By a 7-1 vote, the court declared that the state had failed to produce any “exceedingly persuasive justification” for its men-only admissions policy and that the policy violated the 14th Amendment’s Equal Protection Clause. Justice Clarence Thomas did not participate in the ruling because his son attends the school.
Moreover, the court ruled that a parallel military program the state established for women last fall, the Virginia Institute for Leadership, amounted to a “pale shadow” of the men’s institute in terms of academic choice, faculty stature, funding, prestige, alumni support and influence.

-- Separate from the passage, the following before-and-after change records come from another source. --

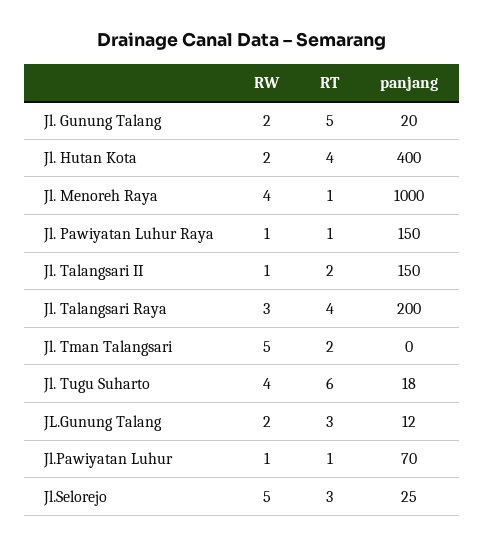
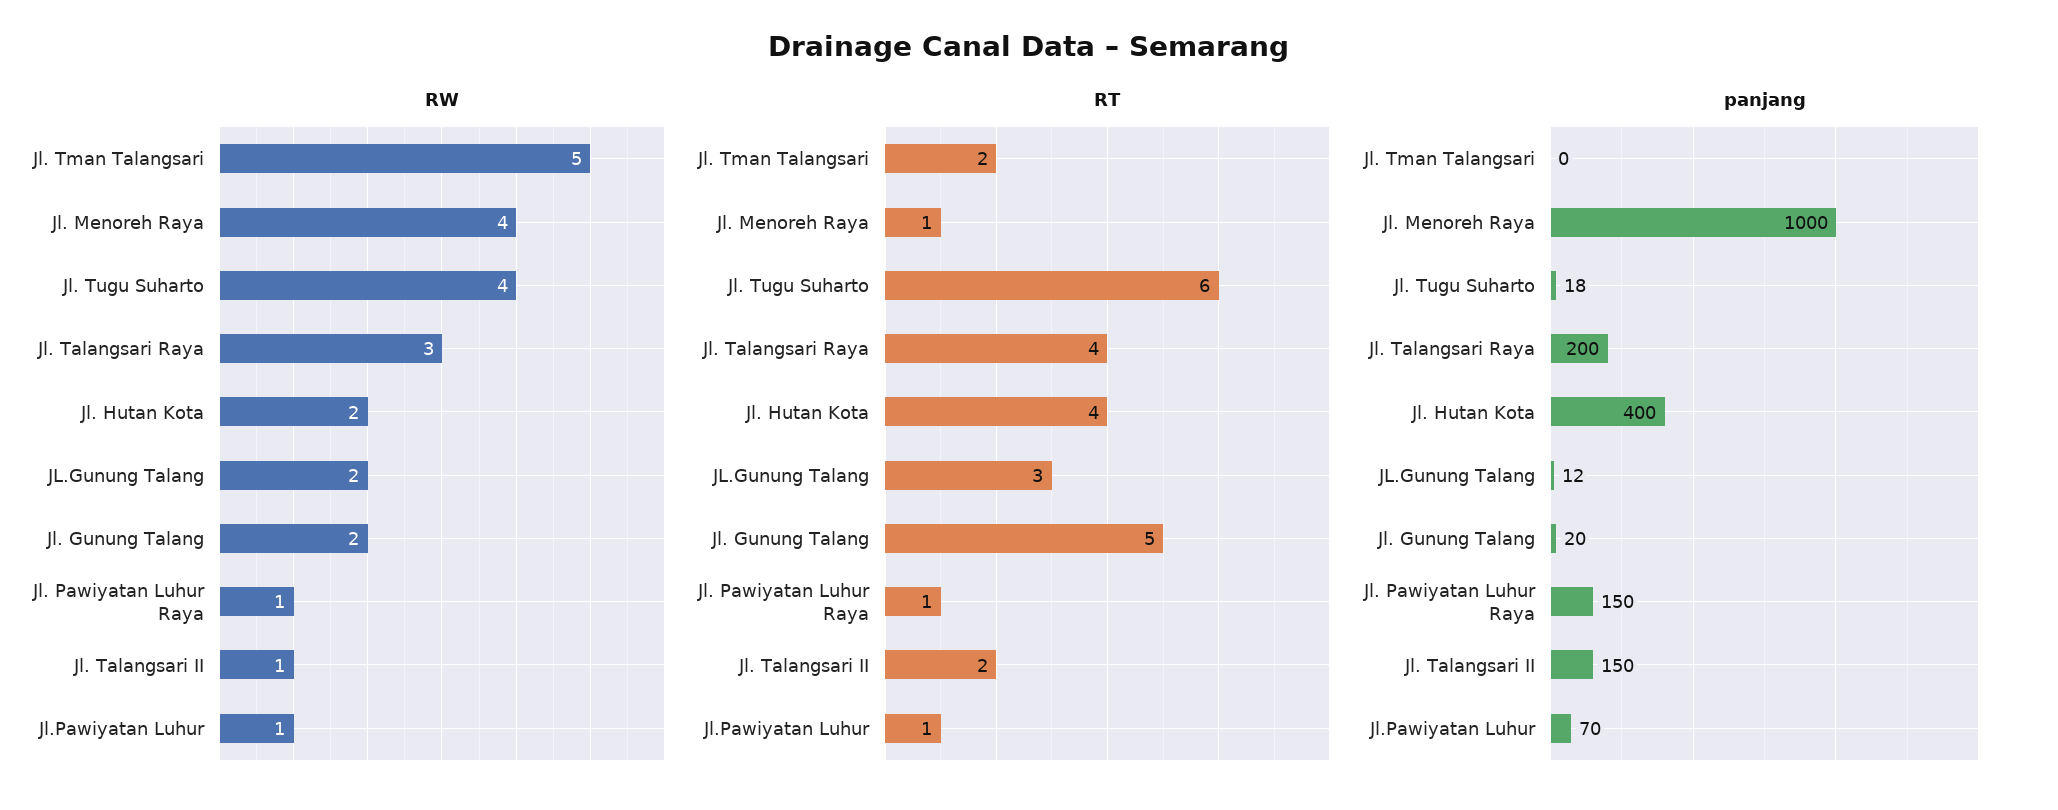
  {
    "RW": {
      "Jl. Gunung Talang": 2,
      "Jl. Hutan Kota": 2,
      "Jl. Menoreh Raya": 4,
      "Jl. Pawiyatan Luhur Raya": 1,
      "Jl. Talangsari II": 1,
      "Jl. Talangsari Raya": 3,
      "Jl. Tman Talangsari": 5,
      "Jl. Tugu Suharto": 4,
      "JL.Gunung Talang": 2,
-     "Jl.Pawiyatan Luhur": 1,
+     "Jl.Pawiyatan Luhur": 1
-     "Jl.Selorejo": 5
    },
    "RT": {
      "Jl. Gunung Talang": 5,
      "Jl. Hutan Kota": 4,
      "Jl. Menoreh Raya": 1,
      "Jl. Pawiyatan Luhur Raya": 1,
      "Jl. Talangsari II": 2,
      "Jl. Talangsari Raya": 4,
      "Jl. Tman Talangsari": 2,
      "Jl. Tugu Suharto": 6,
      "JL.Gunung Talang": 3,
-     "Jl.Pawiyatan Luhur": 1,
+     "Jl.Pawiyatan Luhur": 1
-     "Jl.Selorejo": 3
    },
    "panjang": {
      "Jl. Gunung Talang": 20,
      "Jl. Hutan Kota": 400,
      "Jl. Menoreh Raya": 1000,
      "Jl. Pawiyatan Luhur Raya": 150,
      "Jl. Talangsari II": 150,
      "Jl. Talangsari Raya": 200,
      "Jl. Tman Talangsari": 0,
      "Jl. Tugu Suharto": 18,
      "JL.Gunung Talang": 12,
-     "Jl.Pawiyatan Luhur": 70,
+     "Jl.Pawiyatan Luhur": 70
-     "Jl.Selorejo": 25
    }
  }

The landmark ruling, written by Justice Ruth Bader Ginsburg, clearly outlawed the use of gender-based stereotypes to justify discrimination.
Wednesday’s ruling has no immediate impact on private same-sex colleges. But Ron Rotunda, a University of Illinois law professor, said the decision could bring challenges to recent educational experiments, such as single-sex public schools for minorities.
Ginsburg emphasized that VMI’s mission to produce “citizen-soldiers” is “not substantially advanced by women’s categorical exclusion, in total disregard of their individual merit, from the state’s premier citizen-soldier corps.”
“However well this plan serves Virginia’s sons,” she said, “it makes no provision for her daughters.”
The majority opinion stressed that “state actors controlling gates of opportunity may not exclude qualified individuals based on ‘fixed notions’ concerning the roles and abilities of males and females.”
Among the arguments the state of Virginia had raised in defense of VMI’s male-only policy was that its physically rigorous and “adversative” approach to education would have to be modified if women were admitted.
The decision drew praise from officials at the Justice Department, which had sued Virginia and VMI in 1990 on behalf of a female high school student who had sought admission.
Deval Patrick, assistant attorney general for civil rights, said the ruling will bolster the department’s case against The Citadel in Charleston, S.C., the nation’s only other state-supported men’s college.
“This decision basically rejects every legal and factual argument made by The Citadel,” said Harry Weisberg, who represented Shannon Faulkner, the woman who successfully challenged the school’s male-only admissions policies. Last year a lower court forced the military college to admit Faulkner, who dropped out after a week.